Dis, comment on pense un gâteau ?
En premier lieu, une importante question se pose : « Est-ce qu’il va falloir le reproduire ? » pour une commercialisation à la boutique. De la réponse dépend la façon dont le pâtissier imaginera sa création. Si oui, il doit veiller à la faisabilité de répliquer, à grande échelle, son gâteau. Si non, si la création peut être unique, cela implique moins de contraintes et il peut « s’amuser »… Se lâcher beaucoup plus !
Cette fois, la création sera éphémère. Et elle sera une forêt noire. « Une évidence ». Un gâteau que sa grand-mère, pâtissière exceptionnelle, réalisait pour chacun de ses anniversaires. « C’est le gâteau qu’elle me faisait étant petit. Je lui ai toujours réclamé, jusqu’à mes 15 ans… Et plus tard même ! ».
Les premières idées sont mises sur papier, dessinées et les composants répertoriés. Certaines finissent à la poubelle comme celle d’un gâteau trompe-l’œil qui ressemblerait à une cerise. « Vu et revu ! ». Au format individuel, de table ou de soirée, la taille reste à déterminer, Clément voit bien ces petites forêts noires prendre place dans un décor. Le jeu des mots faisant aussi son œuvre, la scène sera une forêt, sombre, aux allures plutôt fantastiques. Son inspiration se nourrit alors de l’univers de Tim Burton, dont les films ont bercé son enfance. Et l’immense arbre tortueux du film Sleepy Hollow lui plairait comme support des gâteaux. Un cadre qui peut paraître un peu sinistre mais qu’il trouve « particulièrement esthétique ». En tout cas, il espère, qu’à la fin, il le sera !

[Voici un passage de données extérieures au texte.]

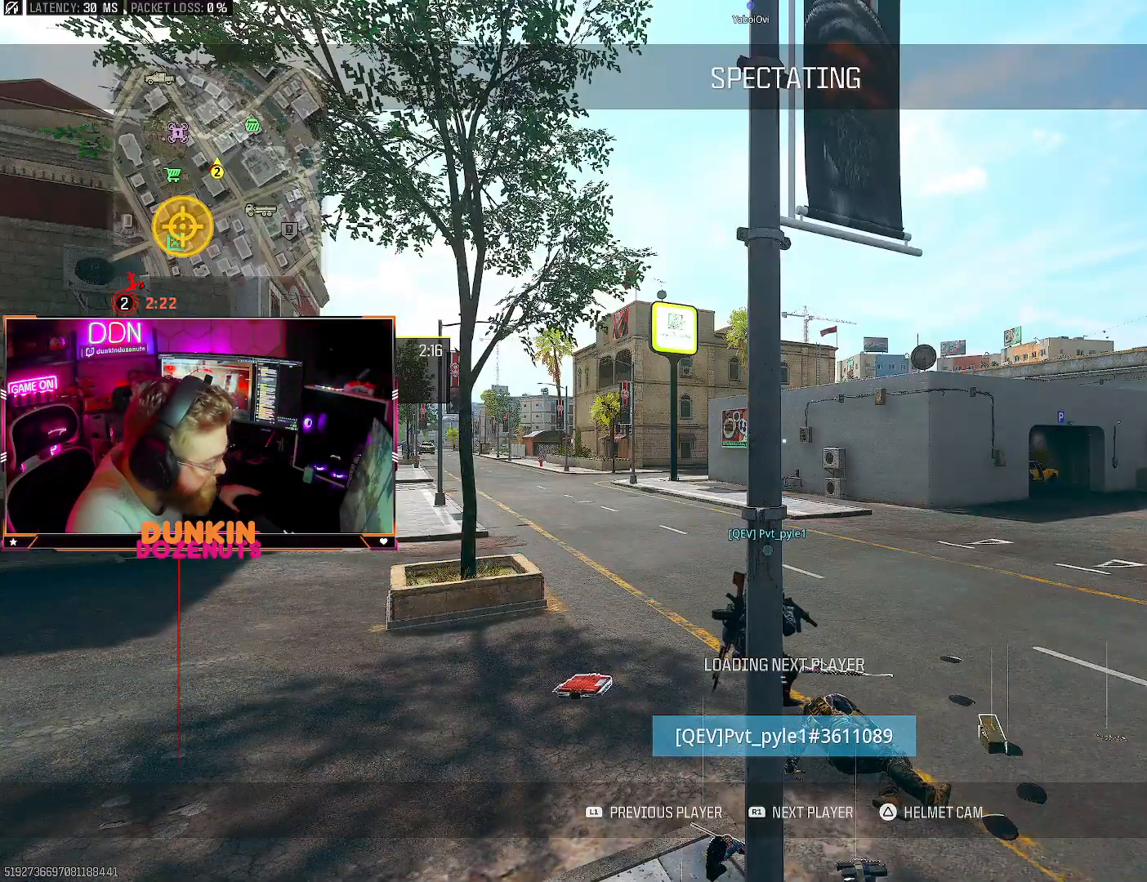
{"buttons": ["SQUARE"], "left_stick": "center", "right_stick": "center", "events": [[33, "SQUARE", "up"], [67, "SQUARE", "down"], [217, "SQUARE", "up"], [267, "SQUARE", "down"], [400, "SQUARE", "up"], [433, "SQUARE", "down"]]}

« On va bosser autant sur le gâteau que sur la mise en scène », déclinée dans des tons de noir et rouge. L’arbre, élément central, sera une pièce artistique en chocolat. Les forêts noires, très chocolatées, un peu vanillées, agrémentées de « fantastiques » cerises amarena seront entièrement recouvertes d’un glaçage rouge. Peut-être avec une finition en chocolat, d’un style inachevé, genre cassé, pour rester dans l’ambiance…
La poursuite de cet entretien est prévue lors des essais, début mai.
[ Note du 17 mai : ] La suite est reportée de quelques jours. En attendant, il me transmet les croquis. Et m’annonce qu’il y a du changement. L’arbre imaginé s’avère trop compliqué à transporter…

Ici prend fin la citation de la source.